While we were in Granada, Rafa won the French Open, so there was a lot of celebrating.  On a smaller scale of celebration, we saw a number of bachelor/ette parties on Saturday evening and night, where the prospective groom or bride wears a great outfit and the friends march them around town for all to see (e.g. a man in a striped prison uniform wearing handcuffs and signs that say “Save me, I’m getting married” accompanied by his friends wearing police outfits and blowing whistles).   

Some photos are below.

MA

Road Scholars in Alhambra Gardens
Gardens of the Alhambra
Granada, Spain — June 6, 2022. The castle and fort of Alhambra overlooking the city of Granada.
Inside the Alhambra

A Visit to Italica

We got a chance to visit Italica, the first Roman city built outside of Italy. It was founded in 206 BC by Publius Cornelius Scipio during the Second Carthaginian War. It is about a 30 minute drive outside of Seville. 

Eventually Italica became a resort city of sorts where the Roman upper crust maintained estates. What constitutes the upper crust has to be taken with a grain of salt though. The water was so foul that they mostly drank wine.  All in all not a terrible idea, come to think of it. 

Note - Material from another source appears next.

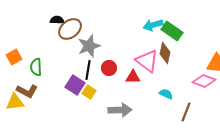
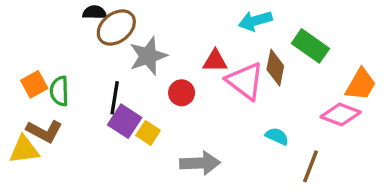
green rectangle: (172, 31) -> (310, 46), moved
orange square: (14, 57) -> (34, 84), moved
black line: (88, 70) -> (115, 98), moved
red triangle: (133, 77) -> (215, 61), moved

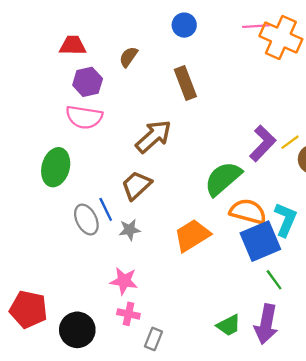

For entertainment, the Romans built (actually their slaves built) an arena, similar to, but smaller in scale than Coliseum in Rome. The “entertainment” was similar though. Gladiators fought each other in the Arena. They also had fights between gladiators and bulls. (Lions were reserved for the Coliseum in Rome). Unlike modern times, the bulls tended to win these contests.   However, the Romans were thoughtful enough to carve out a section of the arena where gladiators could pray before a fight. 

Below are some photos taken during our guided tour of  Italica, including ones taken in the Arena. One bit of Trivia about Italica—large sections of “Game of Thrones” were filmed there. 

Road Scholar Tour Group in Italica
Italica Countryside
The Arena in Italica
The Bleachers, so to Speak

JFB

Living in Spain: Cordoba

We have been living in Spain for about 2 weeks now, and we have developed our sea legs, so to speak. It’s been a busy few days. On Thursday we had a culture presentation on Spanish foods; on Friday it was Spanish cooking lessons (see the video below). Later on Friday we went to a Spanish ballet that included all sorts of music and dance, including flamenco dancing and music, complete with castanets. 

Today, Saturday we took the train  out to Cordoba, a truly beautiful city. That trip included a trip to the “Mosque-Cathedral of Cordoba”.  Formerly built as an Islamic Mosque when the Moors conquered sections of Andalusia, it is also known as the Mezquita and as the Great Mosque of Cordoba. 

Later it was converted to a Catholic Cathedral when Andalusia was recaptured by Christians. It was then named the Cathedral of our Lady of the Assumption. Lots of the architecture of Andalusia reflects the long periods during which the province was under Christian or Muslim rule. Some photos from our trips are below. 

Cooking Class in Seville
Roman Bridge in Cordoba
Across the Street from the Station
Near the Cordoba Train Station
Inside The Great Mosque
Grounds of the Great Mosque
Courtyard of the Great Mosque

JFB

Jerez de La Frontera

The weekend arrived, marking the start of our second week in Spain. Since we didn’t have any classes, we took a train ride of about an hour out to Jerez de La Frontera.  Jerez is the famous for its Sherry as well as its flamenco dancers and musicians. The flamenco shows tend to start late—some start in the early morning hours—so we didn’t make any of them this time around. 

We did get some photos of what turned out to be a charming and beautiful town. A few are below. 

Jerez Train Station
A wide angle photo taken in Jerez de La Frontera
Jerez, Andalusia, Spain–May 21, 2022. A wide angle photo of an outdoor market where patrons are also dining in Jerez, Spain.
Jerez, Andalusia, Spain–May 21, 2022. A wide angle photo looking down a curved side street in Jerez, Spain.